By Tiffany Whitfield

Old Dominion University alumna Sarah Hall is the founder and CEO of two chemical companies, Tamaya Chemical and Quad Chemicals, located in Virginia Beach.

Her journey in science began at ODU. "When I got my first "C" grade ever, in my life, on my first Chemistry 101 test, I created and accepted my own personal challenge to major in Chemistry," she said. "I have never regretted it." Hall graduated in 1984 with a Bachelor of Science in Chemistry.

After graduation, Hall worked at a local chemical company. It was then that the power of an idea would begin to formulate into a new career choice. "I started Tamaya Chemical Corporation because the market had a need for supply," Hall said. "Someone that I worked with previously at my first job had gone back to Chile and made me aware of the new mines being developed. We started to produce and market products and it took off."

Hall then founded a second company, Quad Chemicals, which sells nitrogen chemicals.

Having a technical background has given Hall an added advantage. "I'm on the commercial side of things, but when issues come up about what chemicals are purchased, I am aware that there are other derivatives of those chemicals," she said.

Running two companies proves Hall is still up to challenges in the science field. "At the beginning of my career, there were less than 5% women present, for example, at industry meetings," she said. "However, today I see 30% to 40%, so that's a huge change in 30 years."

She thinks more women are choosing science careers and hopes more females capitalize on their unique approach to challenges. "I think men and women have different problem-solving skills and different ways of approaching things, and I think both men and women add a lot of value in the workforce," Hall said.
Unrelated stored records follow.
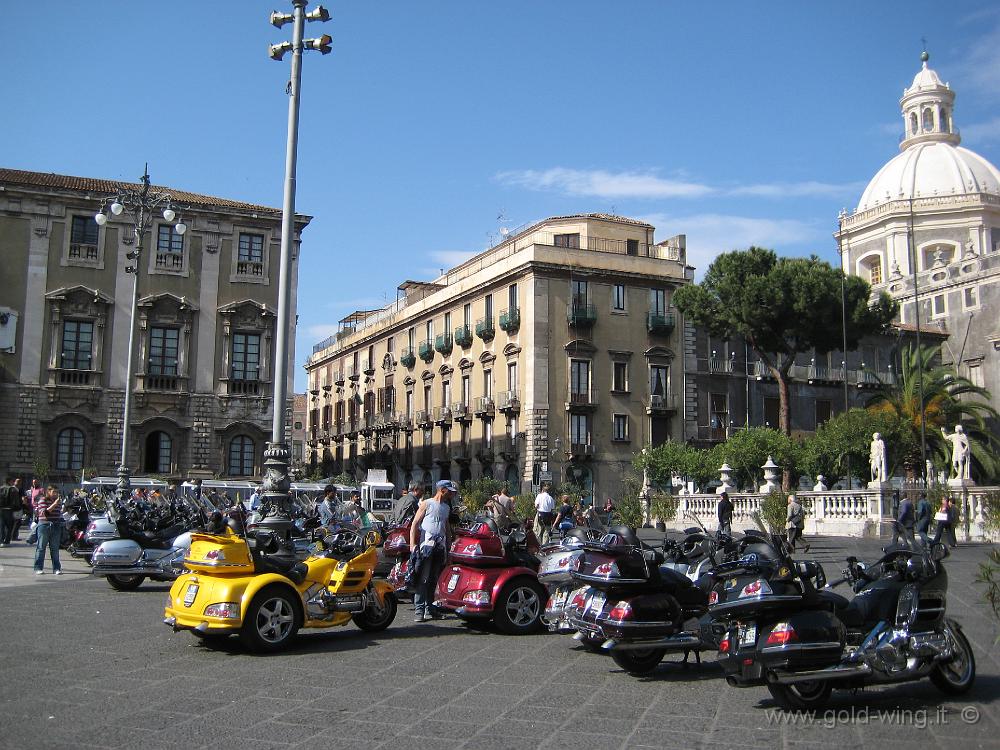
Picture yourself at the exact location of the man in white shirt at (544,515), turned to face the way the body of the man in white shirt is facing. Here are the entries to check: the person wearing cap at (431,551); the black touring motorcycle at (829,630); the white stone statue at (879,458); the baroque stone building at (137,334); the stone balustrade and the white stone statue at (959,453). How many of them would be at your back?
2

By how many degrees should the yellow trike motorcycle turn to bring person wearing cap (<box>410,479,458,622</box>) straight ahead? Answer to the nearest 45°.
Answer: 0° — it already faces them

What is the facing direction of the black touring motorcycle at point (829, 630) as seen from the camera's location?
facing away from the viewer and to the right of the viewer

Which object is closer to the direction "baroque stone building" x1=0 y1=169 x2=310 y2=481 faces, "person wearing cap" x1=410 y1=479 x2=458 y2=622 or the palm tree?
the person wearing cap

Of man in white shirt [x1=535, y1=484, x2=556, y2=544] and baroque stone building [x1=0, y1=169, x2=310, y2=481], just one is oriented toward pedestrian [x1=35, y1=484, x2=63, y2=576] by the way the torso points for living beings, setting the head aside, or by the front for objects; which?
the baroque stone building

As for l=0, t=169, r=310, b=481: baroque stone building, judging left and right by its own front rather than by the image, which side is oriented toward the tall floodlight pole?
front

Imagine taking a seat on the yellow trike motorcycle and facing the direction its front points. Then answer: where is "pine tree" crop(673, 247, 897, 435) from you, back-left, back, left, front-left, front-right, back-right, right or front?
front

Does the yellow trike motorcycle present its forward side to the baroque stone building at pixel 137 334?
no

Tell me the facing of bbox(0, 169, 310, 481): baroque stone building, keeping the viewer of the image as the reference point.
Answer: facing the viewer

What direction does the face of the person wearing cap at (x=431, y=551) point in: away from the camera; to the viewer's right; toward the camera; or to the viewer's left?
to the viewer's right

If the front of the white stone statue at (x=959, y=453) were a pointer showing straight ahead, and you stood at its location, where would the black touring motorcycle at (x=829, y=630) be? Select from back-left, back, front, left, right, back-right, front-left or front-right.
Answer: front-left

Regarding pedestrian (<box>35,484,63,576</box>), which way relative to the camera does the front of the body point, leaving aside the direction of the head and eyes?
toward the camera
Hall has advice for the next generation of female scientists: "If you take the time to find yourself a mentor, there are plenty of women to help pull you up." She notes that most of the industry associations have women's breakfasts, cocktails and formal networking events to help facilitate mentorships.

Hall credits ODU for her success. "I love ODU, and I use my education every day," she said. "The programs at ODU are solid, and I think that if students decide where to go based on the program they decide to enter, I think they'll choose ODU."

Hall finds the time to give back to her alma mater. She serves on the College of Sciences Advisory Board and has purchased two elements on the "Elements of Giving" periodic table located on the first floor of the New Chemistry Building. Each element purchased will help build an endowment for student success in the Department of Chemistry and Biochemistry.

"I have always felt thankful that ODU was my destiny school and helping up and coming Monarchs reach their destiny is my way of giving back," Hall said.